Work to complete
State how many lines of the entries below contain the string "authority", treating uppercase and lowercase letters as different, and give only the number.

Records for this exercise
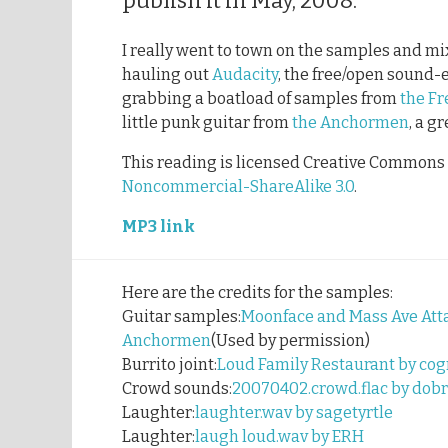
publish it in May, 2008.
I really went to town on the samples and mix
hauling out
Audacity
, the free/open sound-
grabbing a boatload of samples from
the Fr
little punk guitar from
the Anchormen
, a g
This reading is licensed Creative Commons
Noncommercial-ShareAlike 3.0
.
MP3 link
Here are the credits for the samples:
Guitar samples:
Moonface and Mass Ave Atta
Anchormen
(Used by permission)
Burrito joint:
Loud Family Restaurant by cog
Crowd sounds:
20070402.crowd.flac by dob
Laughter:
laughter.wav by sagetyrtle
Laughter:
laugh loud.wav by ERH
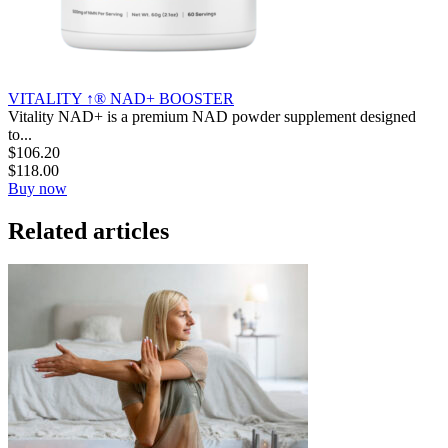
VITALITY ↑® NAD+ BOOSTER
Vitality NAD+ is a premium NAD powder supplement designed
to...
$
106.20
$
118.00
Buy now
Related articles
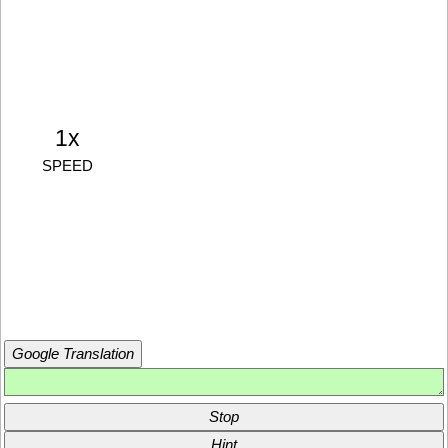
1x
SPEED
Google Translation
Stop
Hint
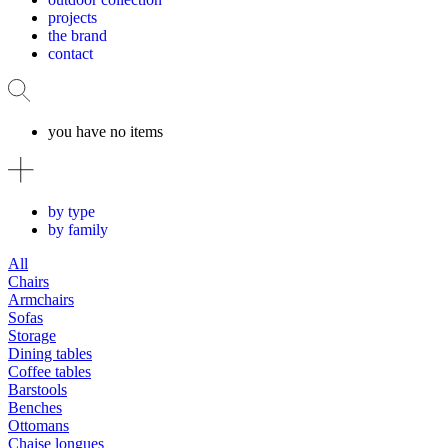
projects
the brand
contact
you have no items
by type
by family
All
Chairs
Armchairs
Sofas
Storage
Dining tables
Coffee tables
Barstools
Benches
Ottomans
Chaise longues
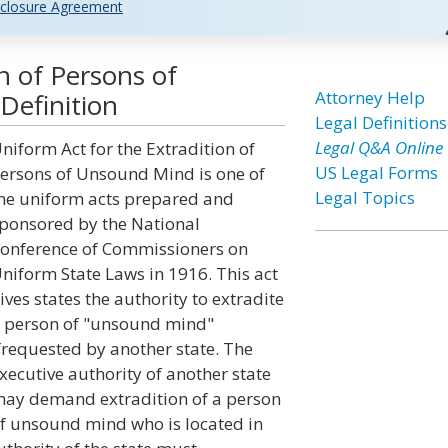
closure Agreement
n of Persons of
Attorney Help
Definition
Legal Definitions
Legal Q&A Online
niform Act for the Extradition of
US Legal Forms
ersons of Unsound Mind is one of
Legal Topics
he uniform acts prepared and
ponsored by the National
onference of Commissioners on
niform State Laws in 1916. This act
ives states the authority to extradite
 person of "unsound mind"
frequested by another state. The
xecutive authority of another state
ay demand extradition of a person
f unsound mind who is located in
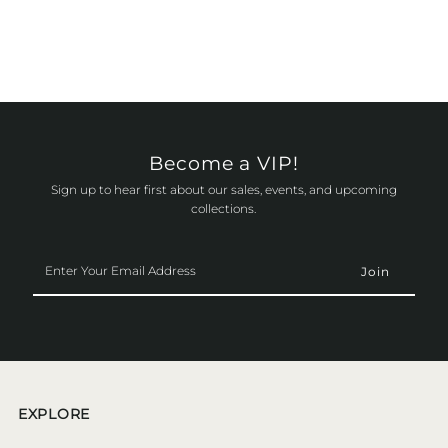
Become a VIP!
Sign up to hear first about our sales, events, and upcoming
collections.
Enter
Your
Email
Address
EXPLORE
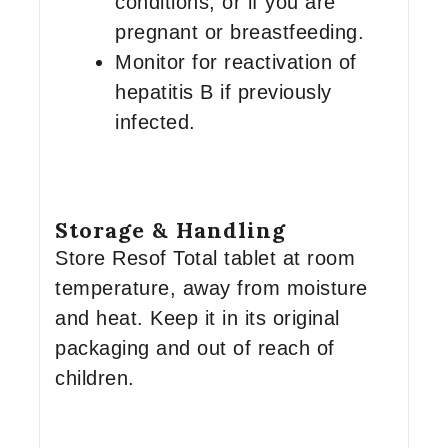
conditions, or if you are
pregnant or breastfeeding.
Monitor for reactivation of
hepatitis B if previously
infected.
Storage & Handling
Store Resof Total tablet at room
temperature, away from moisture
and heat. Keep it in its original
packaging and out of reach of
children.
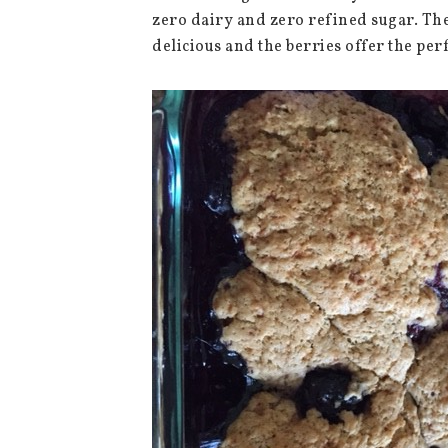
zero dairy and zero refined sugar. The
delicious and the berries offer the per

Answer below
2